WHAT YOU ARE ASKED TO DO.
Each line of the material is to be written out exactly.

GIVEN RECORDS.
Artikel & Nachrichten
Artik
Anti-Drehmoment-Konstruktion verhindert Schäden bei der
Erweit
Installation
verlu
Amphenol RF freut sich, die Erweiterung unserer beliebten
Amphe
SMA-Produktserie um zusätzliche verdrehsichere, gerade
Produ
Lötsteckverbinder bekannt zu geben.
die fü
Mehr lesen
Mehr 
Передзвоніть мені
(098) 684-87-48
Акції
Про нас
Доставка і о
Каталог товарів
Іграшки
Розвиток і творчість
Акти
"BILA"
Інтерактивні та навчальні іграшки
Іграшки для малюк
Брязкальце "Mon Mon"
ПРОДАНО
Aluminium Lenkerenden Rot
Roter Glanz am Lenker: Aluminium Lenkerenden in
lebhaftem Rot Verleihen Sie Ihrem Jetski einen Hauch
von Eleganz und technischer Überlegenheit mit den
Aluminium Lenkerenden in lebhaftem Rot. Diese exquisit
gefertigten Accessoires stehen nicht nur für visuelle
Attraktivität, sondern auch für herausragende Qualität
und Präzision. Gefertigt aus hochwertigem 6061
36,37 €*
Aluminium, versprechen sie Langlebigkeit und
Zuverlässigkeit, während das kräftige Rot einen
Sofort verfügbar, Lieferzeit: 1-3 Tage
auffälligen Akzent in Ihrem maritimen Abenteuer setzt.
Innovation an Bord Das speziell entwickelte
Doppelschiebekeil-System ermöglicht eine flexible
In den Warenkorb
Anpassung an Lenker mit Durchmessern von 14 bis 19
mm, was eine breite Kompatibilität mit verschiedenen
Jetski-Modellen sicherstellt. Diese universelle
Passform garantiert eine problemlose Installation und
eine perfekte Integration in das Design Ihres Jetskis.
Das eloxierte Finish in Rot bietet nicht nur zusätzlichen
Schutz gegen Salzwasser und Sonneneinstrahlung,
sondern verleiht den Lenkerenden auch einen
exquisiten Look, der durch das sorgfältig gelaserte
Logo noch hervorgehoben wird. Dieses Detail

FINAL ANSWER.
Artikel & Nachrichten
Artik
Anti-Drehmoment-Konstruktion verhindert Schäden bei der
Erweit
Installation
verlu
Amphenol RF freut sich, die Erweiterung unserer beliebten
Amphe
SMA-Produktserie um zusätzliche verdrehsichere, gerade
Produ
Lötsteckverbinder bekannt zu geben.
die fü
Mehr lesen
Mehr 
Передзвоніть мені
(098) 684-87-48
Акції
Про нас
Доставка і о
Каталог товарів
Іграшки
Розвиток і творчість
Акти
"BILA"
Інтерактивні та навчальні іграшки
Іграшки для малюк
Брязкальце "Mon Mon"
ПРОДАНО
Aluminium Lenkerenden Rot
Roter Glanz am Lenker: Aluminium Lenkerenden in
lebhaftem Rot Verleihen Sie Ihrem Jetski einen Hauch
von Eleganz und technischer Überlegenheit mit den
Aluminium Lenkerenden in lebhaftem Rot. Diese exquisit
gefertigten Accessoires stehen nicht nur für visuelle
Attraktivität, sondern auch für herausragende Qualität
und Präzision. Gefertigt aus hochwertigem 6061
36,37 €*
Aluminium, versprechen sie Langlebigkeit und
Zuverlässigkeit, während das kräftige Rot einen
Sofort verfügbar, Lieferzeit: 1-3 Tage
auffälligen Akzent in Ihrem maritimen Abenteuer setzt.
Innovation an Bord Das speziell entwickelte
Doppelschiebekeil-System ermöglicht eine flexible
In den Warenkorb
Anpassung an Lenker mit Durchmessern von 14 bis 19
mm, was eine breite Kompatibilität mit verschiedenen
Jetski-Modellen sicherstellt. Diese universelle
Passform garantiert eine problemlose Installation und
eine perfekte Integration in das Design Ihres Jetskis.
Das eloxierte Finish in Rot bietet nicht nur zusätzlichen
Schutz gegen Salzwasser und Sonneneinstrahlung,
sondern verleiht den Lenkerenden auch einen
exquisiten Look, der durch das sorgfältig gelaserte
Logo noch hervorgehoben wird. Dieses Detail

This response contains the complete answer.